=== Exercise instructions ===
Word for word, return the lines from the start of the entries below through the line that has "591 653 4609".

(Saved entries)
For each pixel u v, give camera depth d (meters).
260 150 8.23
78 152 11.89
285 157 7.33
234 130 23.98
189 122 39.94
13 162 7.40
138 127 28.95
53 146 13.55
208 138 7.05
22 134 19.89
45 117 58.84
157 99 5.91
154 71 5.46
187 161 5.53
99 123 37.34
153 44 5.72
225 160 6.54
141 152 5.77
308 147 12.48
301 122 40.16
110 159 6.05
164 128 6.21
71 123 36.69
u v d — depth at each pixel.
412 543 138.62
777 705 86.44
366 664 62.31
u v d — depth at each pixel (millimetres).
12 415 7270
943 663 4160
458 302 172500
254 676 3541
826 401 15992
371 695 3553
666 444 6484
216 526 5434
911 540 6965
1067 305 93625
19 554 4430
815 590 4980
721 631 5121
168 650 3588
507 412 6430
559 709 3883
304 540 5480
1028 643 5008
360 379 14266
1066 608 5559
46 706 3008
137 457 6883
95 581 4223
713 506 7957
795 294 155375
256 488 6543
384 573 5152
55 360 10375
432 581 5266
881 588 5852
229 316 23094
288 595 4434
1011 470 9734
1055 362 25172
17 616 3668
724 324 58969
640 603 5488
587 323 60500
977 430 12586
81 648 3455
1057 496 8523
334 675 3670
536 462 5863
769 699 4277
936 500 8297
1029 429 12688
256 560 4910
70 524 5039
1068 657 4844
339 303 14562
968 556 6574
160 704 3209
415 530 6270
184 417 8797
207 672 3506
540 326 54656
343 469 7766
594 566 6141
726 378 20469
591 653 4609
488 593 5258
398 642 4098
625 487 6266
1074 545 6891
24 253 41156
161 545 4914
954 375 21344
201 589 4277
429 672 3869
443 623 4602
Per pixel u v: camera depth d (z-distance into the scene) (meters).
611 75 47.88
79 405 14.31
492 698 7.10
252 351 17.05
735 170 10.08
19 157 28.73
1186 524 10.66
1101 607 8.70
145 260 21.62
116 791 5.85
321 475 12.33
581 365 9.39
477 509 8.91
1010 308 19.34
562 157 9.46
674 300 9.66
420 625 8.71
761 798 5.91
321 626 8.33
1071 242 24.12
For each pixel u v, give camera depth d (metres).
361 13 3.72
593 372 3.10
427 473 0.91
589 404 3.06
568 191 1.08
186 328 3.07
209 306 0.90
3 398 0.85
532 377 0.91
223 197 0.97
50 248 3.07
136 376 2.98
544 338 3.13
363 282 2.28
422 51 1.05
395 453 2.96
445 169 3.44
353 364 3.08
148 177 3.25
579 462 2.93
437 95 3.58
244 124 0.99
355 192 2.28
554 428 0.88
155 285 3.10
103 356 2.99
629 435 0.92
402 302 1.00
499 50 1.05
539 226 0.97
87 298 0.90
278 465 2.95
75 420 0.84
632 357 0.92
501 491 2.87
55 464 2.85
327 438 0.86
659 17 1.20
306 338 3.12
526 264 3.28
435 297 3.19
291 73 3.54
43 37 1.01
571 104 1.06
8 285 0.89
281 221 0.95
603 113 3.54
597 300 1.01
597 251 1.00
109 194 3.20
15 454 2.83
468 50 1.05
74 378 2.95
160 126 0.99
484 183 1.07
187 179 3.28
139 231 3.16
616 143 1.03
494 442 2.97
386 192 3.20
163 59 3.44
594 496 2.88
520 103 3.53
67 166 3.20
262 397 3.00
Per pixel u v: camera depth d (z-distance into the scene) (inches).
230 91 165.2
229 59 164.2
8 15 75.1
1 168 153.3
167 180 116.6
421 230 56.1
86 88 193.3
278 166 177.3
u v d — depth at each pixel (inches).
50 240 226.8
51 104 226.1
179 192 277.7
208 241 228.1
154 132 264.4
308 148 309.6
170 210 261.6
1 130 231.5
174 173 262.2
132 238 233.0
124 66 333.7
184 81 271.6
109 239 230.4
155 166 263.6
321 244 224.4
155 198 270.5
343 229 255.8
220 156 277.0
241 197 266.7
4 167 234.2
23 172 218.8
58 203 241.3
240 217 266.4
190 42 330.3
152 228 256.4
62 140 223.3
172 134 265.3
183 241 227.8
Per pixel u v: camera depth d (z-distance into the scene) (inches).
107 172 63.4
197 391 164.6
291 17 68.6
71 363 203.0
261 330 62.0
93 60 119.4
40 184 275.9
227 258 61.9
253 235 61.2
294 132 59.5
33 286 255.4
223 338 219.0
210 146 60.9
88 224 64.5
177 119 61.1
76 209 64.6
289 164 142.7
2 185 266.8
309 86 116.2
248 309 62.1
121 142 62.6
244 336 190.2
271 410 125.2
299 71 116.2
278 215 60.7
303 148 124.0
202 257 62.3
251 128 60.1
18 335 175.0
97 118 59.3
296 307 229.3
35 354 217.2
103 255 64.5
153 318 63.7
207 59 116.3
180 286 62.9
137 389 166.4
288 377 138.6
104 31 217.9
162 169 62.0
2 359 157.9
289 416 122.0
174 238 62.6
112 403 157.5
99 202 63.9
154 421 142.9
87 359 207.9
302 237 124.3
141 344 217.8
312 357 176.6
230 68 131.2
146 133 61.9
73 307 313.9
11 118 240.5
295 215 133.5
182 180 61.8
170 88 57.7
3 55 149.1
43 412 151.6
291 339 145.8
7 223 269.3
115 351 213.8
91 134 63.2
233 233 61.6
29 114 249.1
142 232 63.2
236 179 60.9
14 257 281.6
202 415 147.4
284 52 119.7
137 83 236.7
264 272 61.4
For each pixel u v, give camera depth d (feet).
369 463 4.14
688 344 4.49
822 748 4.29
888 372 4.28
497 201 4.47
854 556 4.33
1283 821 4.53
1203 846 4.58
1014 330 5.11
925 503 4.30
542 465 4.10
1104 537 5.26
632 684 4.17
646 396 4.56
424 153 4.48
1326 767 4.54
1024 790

=== Task answer ===
For each pixel u v, give camera depth d (meters).
260 150 8.23
78 152 11.89
285 157 7.33
234 130 23.98
189 122 39.94
13 162 7.40
138 127 28.95
53 146 13.55
208 138 7.05
22 134 19.89
45 117 58.84
157 99 5.91
154 71 5.46
187 161 5.53
99 123 37.34
153 44 5.72
225 160 6.54
141 152 5.77
308 147 12.48
301 122 40.16
110 159 6.05
164 128 6.21
71 123 36.69
u v d — depth at each pixel.
412 543 138.62
777 705 86.44
366 664 62.31
u v d — depth at each pixel (millimetres).
12 415 7270
943 663 4160
458 302 172500
254 676 3541
826 401 15992
371 695 3553
666 444 6484
216 526 5434
911 540 6965
1067 305 93625
19 554 4430
815 590 4980
721 631 5121
168 650 3588
507 412 6430
559 709 3883
304 540 5480
1028 643 5008
360 379 14266
1066 608 5559
46 706 3008
137 457 6883
95 581 4223
713 506 7957
795 294 155375
256 488 6543
384 573 5152
55 360 10375
432 581 5266
881 588 5852
229 316 23094
288 595 4434
1011 470 9734
1055 362 25172
17 616 3668
724 324 58969
640 603 5488
587 323 60500
977 430 12586
81 648 3455
1057 496 8523
334 675 3670
536 462 5863
769 699 4277
936 500 8297
1029 429 12688
256 560 4910
70 524 5039
1068 657 4844
339 303 14562
968 556 6574
160 704 3209
415 530 6270
184 417 8797
207 672 3506
540 326 54656
343 469 7766
594 566 6141
726 378 20469
591 653 4609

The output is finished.